Like all businesses, contact centers are under increasing pressure to do more with less. There is a need to reduce costs and possibly headcount, while at the same time contact volumes are increasing, customers’ problems are becoming ever more complex, and their expectations in terms of service are higher than ever.
Technology, in the form of AI, has long been thought to offer a solution to these challenges. The market for this technology is expected to grow from $4 billion to $15 billion by 2024.
In this article we are going to look at the capabilities of conversational AI, the new possibilities it opens up for CX, and the operational and business problems it helps solve.
Many possibilities of conversational AI
Conversational AI is a core contact center automation technology powered by recent advances in Natural Language Processing and associated technologies such as speech-to-text and text-to-speech. Cloud computing and storage enable huge amounts of data to be processed to perform functions like sentiment and intent analysis.
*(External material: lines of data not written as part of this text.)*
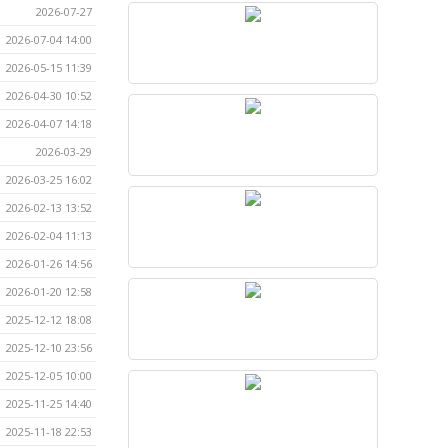
2026-07-27
2026-07-04 14:00
2026-05-15 11:39
2026-04-30 10:52
2026-04-07 14:18
2026-03-29
2026-03-25 16:02
2026-02-13 13:52
2026-02-04 11:13
2026-01-26 14:56
2026-01-20 12:58
2025-12-12 18:08
2025-12-10 23:56
2025-12-05 10:00
2025-11-25 14:40
2025-11-18 22:53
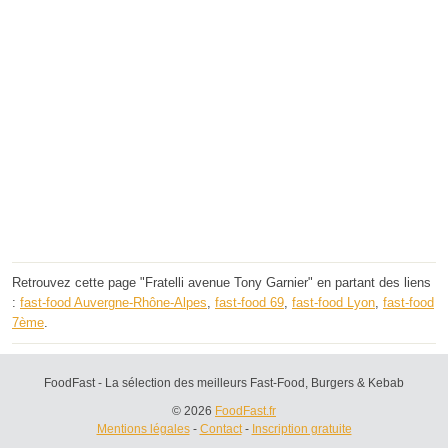
Retrouvez cette page "Fratelli avenue Tony Garnier" en partant des liens
:
fast-food Auvergne-Rhône-Alpes
,
fast-food 69
,
fast-food Lyon
,
fast-food
7ème
.
FoodFast - La sélection des meilleurs Fast-Food, Burgers & Kebab
© 2026
FoodFast.fr
Mentions légales
-
Contact
-
Inscription gratuite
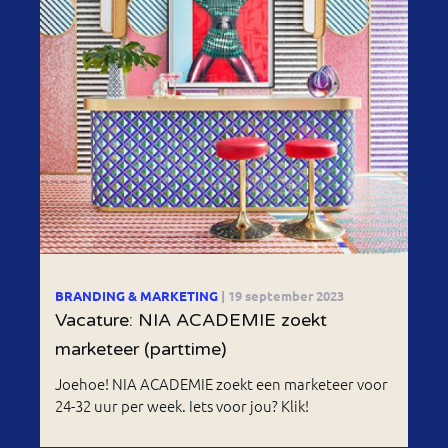
BRANDING & MARKETING
| 19 september 2023
Vacature: NIA ACADEMIE zoekt
marketeer (parttime)
Joehoe! NIA ACADEMIE zoekt een marketeer voor
24-32 uur per week. Iets voor jou? Klik!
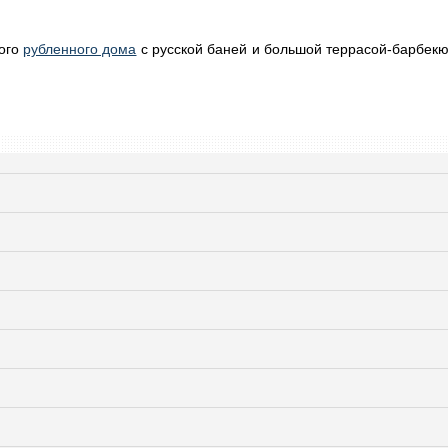
вого
рубленного дома
с русской баней и большой террасой-барбекю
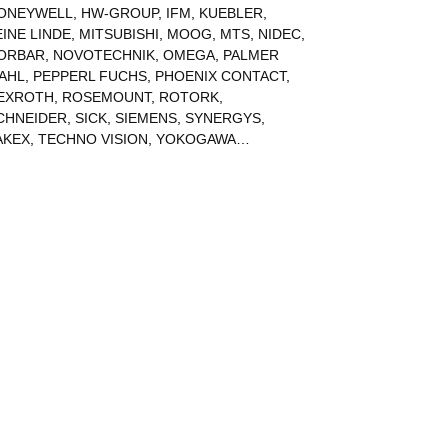
ONEYWELL
,
HW-GROUP
,
IFM
,
KUEBLER
,
EINE LINDE
,
MITSUBISHI
,
MOOG
,
MTS
,
NIDEC
,
ORBAR
,
NOVOTECHNIK
,
OMEGA
,
PALMER
AHL
,
PEPPERL FUCHS
,
PHOENIX CONTACT
,
EXROTH
,
ROSEMOUNT
,
ROTORK
,
CHNEIDER
,
SICK
,
SIEMENS
,
SYNERGYS
,
AKEX
,
TECHNO VISION
,
YOKOGAWA
…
Therefore, it is possible to develop artificial agents that can understand natural language, interpret intentions, and respond in much the same way a human would – only faster, more accurately, and for a much lower cost per interaction.
Insights into customer behavior
With access to the company’s CRM and other databases, including customer histories, a Conversational AI system can instantly tease out much more insight into likely customer behavior, even at the level of individual customers, than a human agent can.
Personalized customer service
Deployed as chatbots, voice bots, or intelligent self-help systems, and using the full range of contact center channels including voice, messaging, chat, push notifications, and SMS, a Conversational AI can take personalized customer service to new levels.
Operational challenges Artificial Intelligence helps to solve
When it comes to customer service and the customer experience, conversational AI is being used in three different ways.
Assisting customers
Generally in the guise of a chatbot or voice bot, the AI system interprets customer queries and tries to respond in the same way a human agent would. If it cannot, there is generally an option to failover to a live agent. This solves several operational challenges that help contact centers to meet their KPIs and ROI targets.
It provides 24/7 cover far more cheaply than rotating shifts of live agents ever could. It also enables high volumes of interactions, including peaks, to be managed consistently with every customer being answered almost immediately.
By efficiently managing the most common and simple customer interactions only the more complex ones make it through to the live agent teams. This means they can take more time to provide detailed, personalized responses to those customers that are having real difficulties.
The advantage is increased satisfaction from those customers as the company went out of its way to help them.
Assisting agents
The second main use of conversational AI in the contact center is to support live agents by providing a more natural user interface to the tools, systems, and information that agents need to conduct customer interactions.
Gartner estimates that already 40% of users are primarily interacting with new applications via so-called conversational user interfaces. These work by monitoring the conversations – whether by voice or chat – the agent is having with a customer and intervening at appropriate times with relevant information, screens, or prompts.
This context-sensitive help means agents do not need to spend lots of time looking up the information themselves. It also vastly reduces hold time and the need to transfer customers from one agent to another because of a knowledge gap.
It also allows agents to find answers much more quickly which reduces the length of interactions and increases first contact resolution rates. These are all known to be huge indicators of customer satisfaction.
Unlocking knowledge
Most organizations these days store an incredible amount of customer data, including information on transactions, past interactions, and even transcripts of calls and chat sessions.
Only an AI is capable of interrogating such a data store to cross-reference and find links between pieces of information that give new insight into customer behavior. A conversational AI can do this by listening in on agent interactions – and using sentiment and keyword analysis to understand how a customer is reacting, or predict what a customer wants.
Results of deploying conversational AI
Companies that have deployed one or other of the technologies discussed above have reported impressive results. The use of AI to manage the more routine interactions – balance queries, password resets, and so on – has also been shown to cut costs by up to 30%.
Employee experience is also improved which leads to lower attrition rates. Training costs are slashed when human agents are assisted by Conversational AI.
The task of a contact center is ultimately to provide customers with information or resolutions to problems in a timely and effective manner. Whether that response comes via a chatbot, voice bot, some other self-service system, or an AI-assisted human agent does not matter so much to customers. The trick is to enable the agent – whether human or AI – to find the right data to answer the customer as quickly as possible. That is where the power of Conversational AI lies.